Items from a data source
——
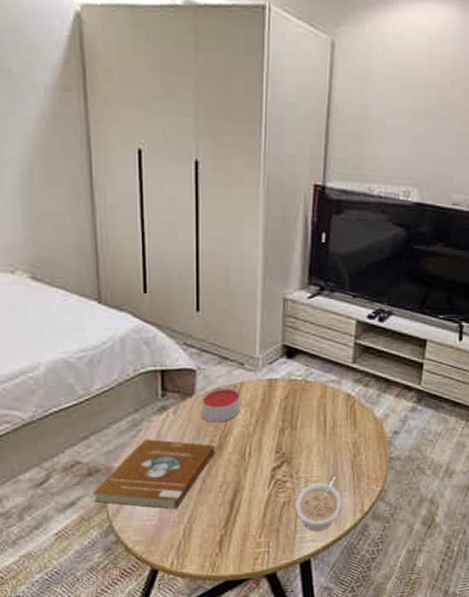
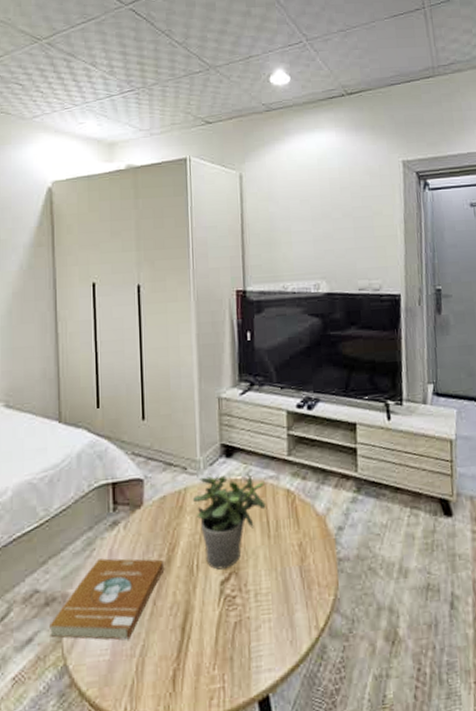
candle: present [202,387,240,423] -> none [150,494,186,535]
potted plant: none [248,372,325,458] -> present [192,473,266,570]
legume: present [295,474,343,532] -> none [247,584,296,659]

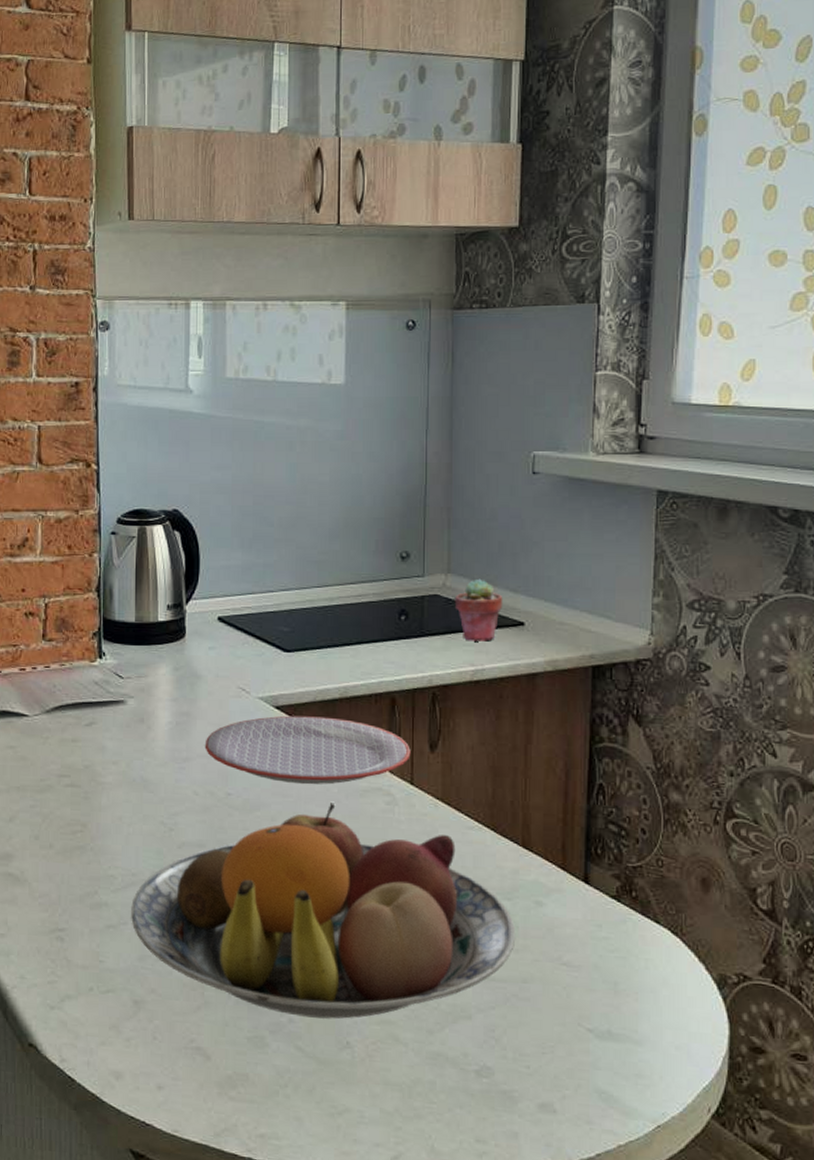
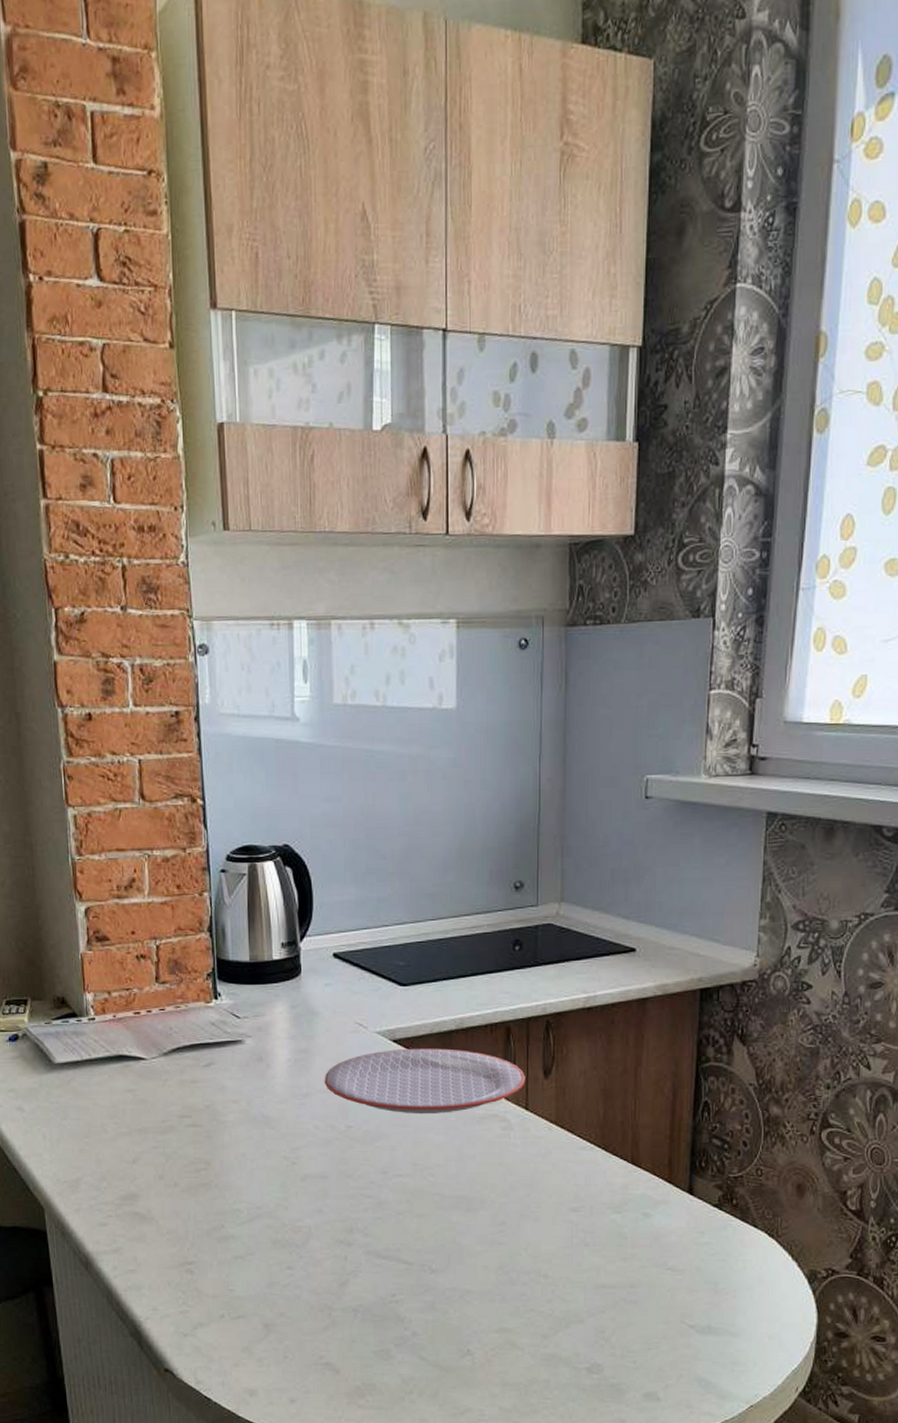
fruit bowl: present [131,803,516,1019] -> none [258,1130,625,1330]
potted succulent: present [454,578,503,642] -> none [568,906,616,969]

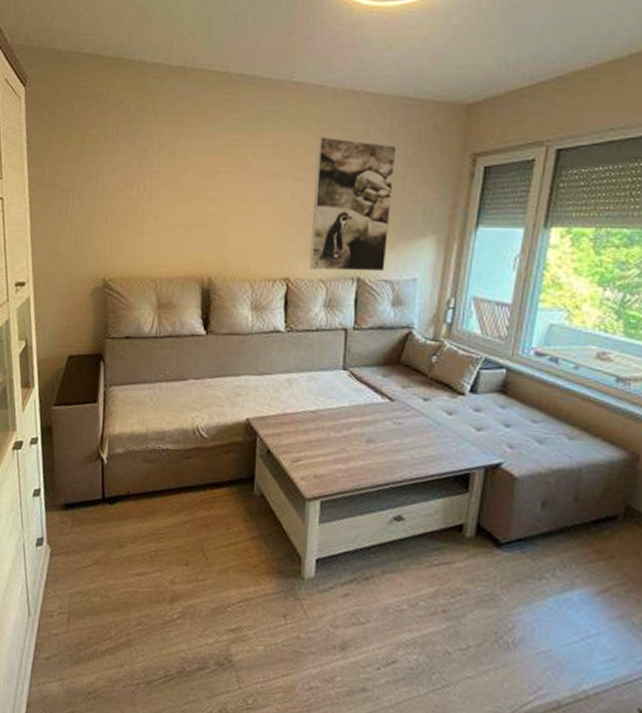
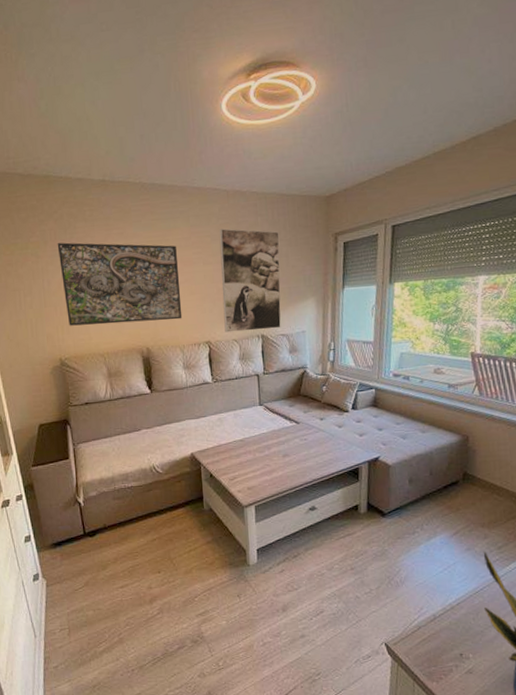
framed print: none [118,139,261,246] -> present [57,242,183,326]

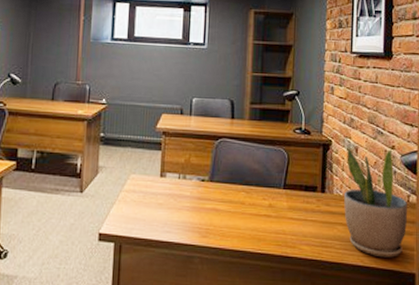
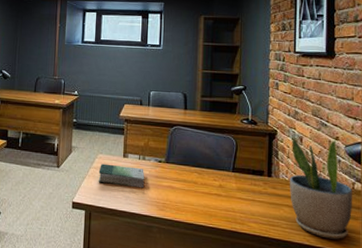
book: none [130,185,186,213] -> present [98,163,145,188]

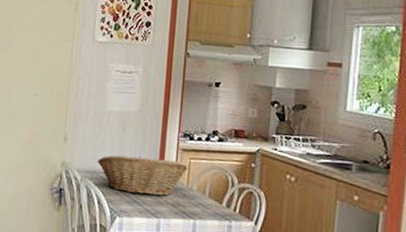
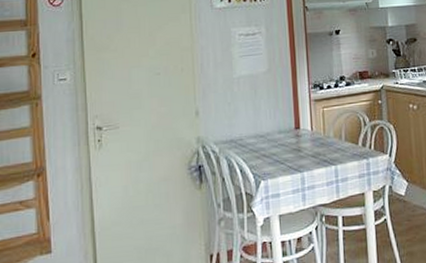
fruit basket: present [97,155,188,196] -> none [233,112,322,154]

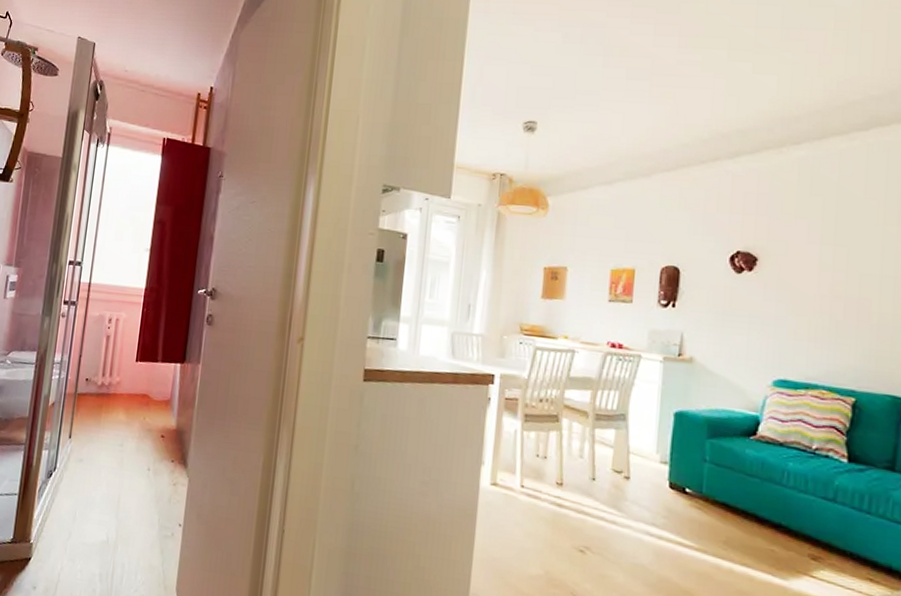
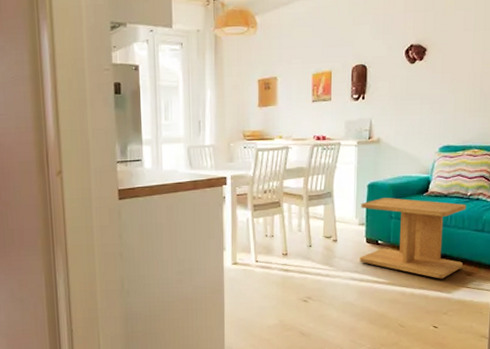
side table: none [658,432,810,558] -> present [359,198,466,279]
——
» **Exercise prompt**
Copy each line of the data that contains the word "potted", leaving the other lines out.

» **Written response**
potted plant: none [248,372,325,458] -> present [192,473,266,570]
potted succulent: present [454,578,503,642] -> none [568,906,616,969]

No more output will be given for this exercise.